Scans from a 1776 atlas of the Americas, published in London as the American revolution was getting under way, have been posted by JSTOR. The story from JSTOR Daily:
In the summer of 1775, shortly after George Washington took charge of the newly formed Continental Army in Boston, a small advertisement appeared in the London newspapers, announcing the publication of The American Atlas: Or, A Geographical Description of the Whole Continent of America. The volume—which bore the name of the late Thomas Jefferys, who had held the title of Geographer to the King—promised a view of the continent’s “several Regions, Countries, States, and Islands, and chiefly the BRITISH COLONIES.”
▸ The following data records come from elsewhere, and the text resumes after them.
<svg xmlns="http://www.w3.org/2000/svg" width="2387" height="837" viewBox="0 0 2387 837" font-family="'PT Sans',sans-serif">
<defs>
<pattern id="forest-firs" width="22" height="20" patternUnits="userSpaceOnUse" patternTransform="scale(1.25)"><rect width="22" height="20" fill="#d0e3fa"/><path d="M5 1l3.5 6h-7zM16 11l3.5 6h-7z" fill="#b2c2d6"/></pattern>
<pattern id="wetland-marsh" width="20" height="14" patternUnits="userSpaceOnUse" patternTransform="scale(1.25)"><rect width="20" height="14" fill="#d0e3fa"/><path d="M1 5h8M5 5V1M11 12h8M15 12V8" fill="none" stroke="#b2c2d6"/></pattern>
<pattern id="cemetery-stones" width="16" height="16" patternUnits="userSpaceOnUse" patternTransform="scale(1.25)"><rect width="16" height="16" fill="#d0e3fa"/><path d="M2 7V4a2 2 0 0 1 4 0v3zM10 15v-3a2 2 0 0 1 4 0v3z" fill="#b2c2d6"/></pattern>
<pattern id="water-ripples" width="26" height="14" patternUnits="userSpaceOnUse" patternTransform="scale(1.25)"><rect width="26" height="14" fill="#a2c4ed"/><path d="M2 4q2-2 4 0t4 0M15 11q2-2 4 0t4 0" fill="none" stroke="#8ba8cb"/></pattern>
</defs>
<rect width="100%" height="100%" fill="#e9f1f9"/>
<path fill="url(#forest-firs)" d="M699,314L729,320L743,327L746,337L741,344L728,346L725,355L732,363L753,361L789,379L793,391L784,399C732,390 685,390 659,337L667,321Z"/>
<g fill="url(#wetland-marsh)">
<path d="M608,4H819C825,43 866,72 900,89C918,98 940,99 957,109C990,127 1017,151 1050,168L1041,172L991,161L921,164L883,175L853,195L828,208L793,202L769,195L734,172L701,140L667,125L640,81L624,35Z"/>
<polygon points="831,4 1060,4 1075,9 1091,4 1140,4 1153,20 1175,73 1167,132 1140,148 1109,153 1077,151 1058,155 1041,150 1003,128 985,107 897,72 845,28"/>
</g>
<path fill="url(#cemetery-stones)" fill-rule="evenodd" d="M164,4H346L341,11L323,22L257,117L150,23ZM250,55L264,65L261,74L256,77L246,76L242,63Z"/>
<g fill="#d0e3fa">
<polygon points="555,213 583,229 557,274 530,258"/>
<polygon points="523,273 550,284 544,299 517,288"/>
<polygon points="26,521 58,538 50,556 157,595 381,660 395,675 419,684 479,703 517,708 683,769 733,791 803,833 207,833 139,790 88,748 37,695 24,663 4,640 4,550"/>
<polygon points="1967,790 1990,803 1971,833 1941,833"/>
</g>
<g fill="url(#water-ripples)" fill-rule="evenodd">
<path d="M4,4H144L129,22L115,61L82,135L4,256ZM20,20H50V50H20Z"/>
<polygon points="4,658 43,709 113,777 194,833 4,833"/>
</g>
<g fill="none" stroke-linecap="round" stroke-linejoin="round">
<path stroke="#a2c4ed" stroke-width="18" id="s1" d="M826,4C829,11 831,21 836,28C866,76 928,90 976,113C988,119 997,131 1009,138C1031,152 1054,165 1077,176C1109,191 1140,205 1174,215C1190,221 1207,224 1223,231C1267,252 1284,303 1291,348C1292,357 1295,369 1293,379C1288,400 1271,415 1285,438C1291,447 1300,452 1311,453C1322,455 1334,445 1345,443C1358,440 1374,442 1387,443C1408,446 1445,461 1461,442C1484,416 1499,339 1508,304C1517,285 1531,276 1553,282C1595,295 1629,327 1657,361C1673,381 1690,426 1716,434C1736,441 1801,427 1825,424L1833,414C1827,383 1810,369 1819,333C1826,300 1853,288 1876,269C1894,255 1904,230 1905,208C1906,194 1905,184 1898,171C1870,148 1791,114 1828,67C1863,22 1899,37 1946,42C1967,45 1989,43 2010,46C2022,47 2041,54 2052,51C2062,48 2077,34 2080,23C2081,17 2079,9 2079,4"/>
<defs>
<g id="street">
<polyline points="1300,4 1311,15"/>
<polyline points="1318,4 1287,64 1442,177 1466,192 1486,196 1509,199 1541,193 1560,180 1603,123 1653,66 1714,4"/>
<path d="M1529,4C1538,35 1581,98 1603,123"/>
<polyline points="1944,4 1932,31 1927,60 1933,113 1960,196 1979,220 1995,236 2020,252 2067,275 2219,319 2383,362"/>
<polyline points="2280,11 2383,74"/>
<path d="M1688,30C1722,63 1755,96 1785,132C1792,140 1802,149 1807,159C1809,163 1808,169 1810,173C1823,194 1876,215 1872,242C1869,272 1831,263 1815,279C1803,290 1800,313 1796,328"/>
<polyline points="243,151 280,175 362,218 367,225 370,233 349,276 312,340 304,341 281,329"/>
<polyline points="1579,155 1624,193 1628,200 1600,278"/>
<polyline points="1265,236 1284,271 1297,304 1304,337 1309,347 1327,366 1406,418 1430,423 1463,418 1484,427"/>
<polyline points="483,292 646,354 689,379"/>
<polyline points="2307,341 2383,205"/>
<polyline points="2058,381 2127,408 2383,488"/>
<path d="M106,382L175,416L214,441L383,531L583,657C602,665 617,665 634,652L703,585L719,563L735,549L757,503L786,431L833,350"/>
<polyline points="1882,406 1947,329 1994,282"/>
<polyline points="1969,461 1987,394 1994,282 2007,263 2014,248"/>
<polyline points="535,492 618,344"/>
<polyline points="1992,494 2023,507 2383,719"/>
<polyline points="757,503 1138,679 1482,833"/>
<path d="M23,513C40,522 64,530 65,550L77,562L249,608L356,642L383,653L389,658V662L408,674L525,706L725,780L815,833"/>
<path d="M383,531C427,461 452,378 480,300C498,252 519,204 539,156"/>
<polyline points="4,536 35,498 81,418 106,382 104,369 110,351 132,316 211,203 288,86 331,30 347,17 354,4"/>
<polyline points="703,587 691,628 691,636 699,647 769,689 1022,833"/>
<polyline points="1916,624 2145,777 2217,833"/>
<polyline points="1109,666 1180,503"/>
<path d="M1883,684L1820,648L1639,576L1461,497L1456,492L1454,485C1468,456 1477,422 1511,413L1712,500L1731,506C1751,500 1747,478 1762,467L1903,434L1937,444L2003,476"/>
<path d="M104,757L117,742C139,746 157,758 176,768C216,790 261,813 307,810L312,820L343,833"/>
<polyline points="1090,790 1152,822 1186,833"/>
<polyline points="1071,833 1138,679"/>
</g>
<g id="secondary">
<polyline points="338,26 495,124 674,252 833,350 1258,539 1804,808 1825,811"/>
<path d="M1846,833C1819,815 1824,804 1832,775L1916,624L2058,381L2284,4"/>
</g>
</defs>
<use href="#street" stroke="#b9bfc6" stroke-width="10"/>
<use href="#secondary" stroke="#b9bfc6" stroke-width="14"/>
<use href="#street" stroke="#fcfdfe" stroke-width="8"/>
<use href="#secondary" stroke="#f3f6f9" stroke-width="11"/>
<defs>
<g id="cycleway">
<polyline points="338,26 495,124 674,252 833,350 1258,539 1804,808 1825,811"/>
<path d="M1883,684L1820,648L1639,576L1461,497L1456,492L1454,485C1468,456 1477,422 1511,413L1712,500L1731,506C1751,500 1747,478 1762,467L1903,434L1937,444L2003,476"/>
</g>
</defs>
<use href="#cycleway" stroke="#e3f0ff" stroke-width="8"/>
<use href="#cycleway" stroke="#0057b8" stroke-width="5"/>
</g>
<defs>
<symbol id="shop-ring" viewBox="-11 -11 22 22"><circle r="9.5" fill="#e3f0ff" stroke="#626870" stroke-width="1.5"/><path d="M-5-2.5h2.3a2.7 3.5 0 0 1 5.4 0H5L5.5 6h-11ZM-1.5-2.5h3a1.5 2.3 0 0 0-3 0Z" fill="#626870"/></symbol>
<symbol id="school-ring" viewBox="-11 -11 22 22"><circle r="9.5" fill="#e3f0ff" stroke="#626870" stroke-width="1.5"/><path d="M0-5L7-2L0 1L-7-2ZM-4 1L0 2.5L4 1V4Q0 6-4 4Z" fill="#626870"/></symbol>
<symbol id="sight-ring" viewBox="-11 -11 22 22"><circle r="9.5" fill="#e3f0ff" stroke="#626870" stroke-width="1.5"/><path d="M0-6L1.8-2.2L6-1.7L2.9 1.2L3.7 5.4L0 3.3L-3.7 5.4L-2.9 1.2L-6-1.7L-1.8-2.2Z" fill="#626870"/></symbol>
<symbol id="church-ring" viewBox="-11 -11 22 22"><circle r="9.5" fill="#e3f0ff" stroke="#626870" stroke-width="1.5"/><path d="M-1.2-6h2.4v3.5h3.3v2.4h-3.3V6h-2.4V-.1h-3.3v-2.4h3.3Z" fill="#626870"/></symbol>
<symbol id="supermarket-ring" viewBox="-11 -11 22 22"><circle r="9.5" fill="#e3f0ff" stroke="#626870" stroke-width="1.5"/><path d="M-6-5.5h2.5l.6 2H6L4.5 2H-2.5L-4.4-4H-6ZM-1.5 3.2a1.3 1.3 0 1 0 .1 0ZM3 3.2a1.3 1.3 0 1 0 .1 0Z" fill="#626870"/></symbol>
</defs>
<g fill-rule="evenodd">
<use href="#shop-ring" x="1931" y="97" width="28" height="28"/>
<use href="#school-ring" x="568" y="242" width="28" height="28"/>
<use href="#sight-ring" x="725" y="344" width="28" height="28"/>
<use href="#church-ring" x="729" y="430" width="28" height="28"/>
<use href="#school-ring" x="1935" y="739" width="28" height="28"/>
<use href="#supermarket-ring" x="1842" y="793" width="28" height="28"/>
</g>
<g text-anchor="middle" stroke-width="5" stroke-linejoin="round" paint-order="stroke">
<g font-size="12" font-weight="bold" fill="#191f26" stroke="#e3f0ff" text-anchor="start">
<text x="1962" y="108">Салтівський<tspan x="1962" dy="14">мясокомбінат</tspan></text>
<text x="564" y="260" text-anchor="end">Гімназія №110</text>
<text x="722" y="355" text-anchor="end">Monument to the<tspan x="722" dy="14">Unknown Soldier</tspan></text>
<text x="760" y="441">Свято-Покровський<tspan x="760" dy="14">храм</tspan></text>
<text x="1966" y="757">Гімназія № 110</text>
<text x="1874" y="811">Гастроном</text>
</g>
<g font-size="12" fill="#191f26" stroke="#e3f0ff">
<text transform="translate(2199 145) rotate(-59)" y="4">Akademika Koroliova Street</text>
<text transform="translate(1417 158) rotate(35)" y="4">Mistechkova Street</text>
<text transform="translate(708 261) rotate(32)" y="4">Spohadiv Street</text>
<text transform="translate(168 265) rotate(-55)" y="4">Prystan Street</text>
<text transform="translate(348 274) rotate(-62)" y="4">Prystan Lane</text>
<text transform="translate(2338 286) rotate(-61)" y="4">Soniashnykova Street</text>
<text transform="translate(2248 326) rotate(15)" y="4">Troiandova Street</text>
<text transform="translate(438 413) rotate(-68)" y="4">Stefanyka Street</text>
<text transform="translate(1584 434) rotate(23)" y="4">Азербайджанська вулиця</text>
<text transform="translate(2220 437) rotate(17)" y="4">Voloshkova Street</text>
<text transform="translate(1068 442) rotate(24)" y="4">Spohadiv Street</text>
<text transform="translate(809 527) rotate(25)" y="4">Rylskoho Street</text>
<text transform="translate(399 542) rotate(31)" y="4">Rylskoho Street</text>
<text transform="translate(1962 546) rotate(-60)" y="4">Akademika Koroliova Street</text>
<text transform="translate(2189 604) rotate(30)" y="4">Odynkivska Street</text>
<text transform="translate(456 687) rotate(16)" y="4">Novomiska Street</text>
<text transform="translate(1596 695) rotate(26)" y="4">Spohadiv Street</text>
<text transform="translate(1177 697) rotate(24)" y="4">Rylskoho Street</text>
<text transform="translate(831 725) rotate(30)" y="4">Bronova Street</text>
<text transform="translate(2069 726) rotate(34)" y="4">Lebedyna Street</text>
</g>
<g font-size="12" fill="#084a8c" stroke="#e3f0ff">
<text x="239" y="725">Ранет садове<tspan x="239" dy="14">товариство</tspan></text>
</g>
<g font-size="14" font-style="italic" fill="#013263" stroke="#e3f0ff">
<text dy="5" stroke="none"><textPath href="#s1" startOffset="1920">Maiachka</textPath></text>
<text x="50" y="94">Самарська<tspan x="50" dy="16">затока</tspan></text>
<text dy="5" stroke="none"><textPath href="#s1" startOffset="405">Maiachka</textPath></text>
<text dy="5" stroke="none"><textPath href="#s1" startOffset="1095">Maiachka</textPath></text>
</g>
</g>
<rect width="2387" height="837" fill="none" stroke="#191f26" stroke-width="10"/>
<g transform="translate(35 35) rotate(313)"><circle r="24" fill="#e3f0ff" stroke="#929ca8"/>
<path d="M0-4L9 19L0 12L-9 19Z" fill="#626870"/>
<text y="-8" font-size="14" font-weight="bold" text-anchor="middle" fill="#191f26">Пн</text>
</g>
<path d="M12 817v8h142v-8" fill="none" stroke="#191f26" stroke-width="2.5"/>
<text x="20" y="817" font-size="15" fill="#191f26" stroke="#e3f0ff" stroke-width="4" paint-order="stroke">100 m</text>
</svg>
The atlas was designed to capitalize on public interest in the “rebellion,” as King George III would call it in an August 1775 proclamation. Through the war, the well-to-do English reader with two pounds, twelve shilling and six pence to spare could follow news from this faraway land across a series of maps. (In editions published in subsequent years, the maps even included descriptions of Britain’s tactical victories, such as at the Battle of Valcour Island in Lake Champlain.)
Two hundred and fifty years later, the modern reader can do the same, for free, thanks to a larger edition of the atlas, dated 1776, shared via JSTOR by the Leighton Library and the University of Stirling. As geographer Rita Ann Gardiner wrote for the Royal Geographical Society, this was the extent of “the knowledge of the topography of the New World available to London mapmakers in 1776.”